The second vote was held remotely. Delegates again had the options to vote for Shaw or to re-open nominations. To be re-elected, Shaw had to receive 75% of valid delegate votes. Branches met to instruct their delegates on how to vote; unlike the AGM vote's secret ballot, delegate votes had to be witnessed by fellow branch members. Ballots were distributed to party branches on 11 August and were due back on 8 September. Results were announced by the party on 10 September 2022. Of the 145 eligible delegates, 142 cast votes in the election. Shaw received 138 delegate votes or 97 per cent, more than the 75 per cent required, and was re-elected as co-leader.

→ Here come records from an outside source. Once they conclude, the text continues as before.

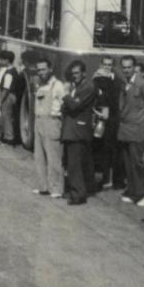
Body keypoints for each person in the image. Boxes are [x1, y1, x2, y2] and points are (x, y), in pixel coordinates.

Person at [117, 55, 144, 207]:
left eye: (129, 67)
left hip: (139, 131)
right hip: (126, 130)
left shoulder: (143, 84)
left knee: (139, 163)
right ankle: (134, 191)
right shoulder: (125, 84)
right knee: (129, 164)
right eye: (124, 67)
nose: (126, 70)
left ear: (134, 67)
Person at [61, 60, 96, 205]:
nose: (74, 76)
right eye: (72, 73)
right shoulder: (77, 86)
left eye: (77, 73)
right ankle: (76, 190)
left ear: (83, 73)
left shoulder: (88, 87)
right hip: (72, 129)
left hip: (78, 130)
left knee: (75, 164)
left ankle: (78, 194)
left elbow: (74, 106)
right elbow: (67, 107)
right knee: (72, 163)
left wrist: (66, 95)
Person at [32, 58, 65, 199]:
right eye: (38, 70)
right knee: (39, 156)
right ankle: (43, 186)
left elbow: (65, 105)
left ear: (50, 69)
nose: (41, 72)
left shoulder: (57, 85)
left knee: (54, 157)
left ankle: (56, 188)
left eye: (43, 69)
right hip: (39, 121)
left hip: (52, 122)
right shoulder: (40, 84)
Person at [92, 55, 121, 190]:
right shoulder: (95, 79)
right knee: (98, 148)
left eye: (109, 65)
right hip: (97, 117)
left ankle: (108, 179)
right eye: (105, 64)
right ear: (100, 65)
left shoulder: (116, 80)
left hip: (111, 120)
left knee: (109, 149)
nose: (107, 67)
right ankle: (99, 177)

| Candidate |  | Votes | % |
|---|---|---|---|
|  | James Shaw | 138 | 97.18 |
|  | Reopen nominations | 4 | 2.81 |
| Turnout |  | 142 | 97.93 |
| Eligible delegates |  | 145 | —N/a |

==Analysis==
The difference between the AGM vote and the secondary vote was discussed in media. Shaw mused that the secret ballot process of the AGM vote reflected that he was less popular with AGM delegates than the wider party membership. It was reported that delegates who voted to reopen nominations at the AGM did so due to concerns around lack of progress on climate change, a closening relationship with the Labour Party and disengagement with the membership under Shaw's leadership. Prior to the AGM vote, Davidson stated that much of the criticism Shaw receives relates to his role as Minister of Climate Change but that Shaw works hard and had achieved a lot in the role, including a national emissions reduction plan. Following the vote, Davidson said she was "shocked" and "saddened" at the result. Former Green MP Catherine Delahunty speculated that the AGM vote result may have been based on Shaw's desire to build parliamentary consensus on climate change issues. Former MP Gareth Hughes pointed out that the party had a long history of discomfort with leadership.

The Spinoffs Manhire wrote that the low delegate turnout (71 per cent) for the AGM vote may have been due to the late decision to shift the meeting from in-person to online. He described the surprised reactions of Shaw and Davidson to the AGM vote as an indication that they need to pay better attention to the mood of the party membership. Marc Daalder of Newsroom reported that supporters of Shaw believed some AGM delegates voted against the wishes of their branches. Delegates that Daalder interviewed rejected these claims. Daalder also noted that branch meeting attendees are not necessarily representative of the party membership, particularly given that branch meetings are often held in evenings.

The opinion polling for the Green party vote did not significantly change as a result of the co-leadership election. Shaw credited this to the robustness of the party process, adding "I quite like being a member of a party that is uncomfortable with power, and that’s constantly questioning whether it’s doing the right thing, and agonising over the compromises that come with being part of a government." He resolved to be more outspoken about his disagreements with government policy and action on climate change.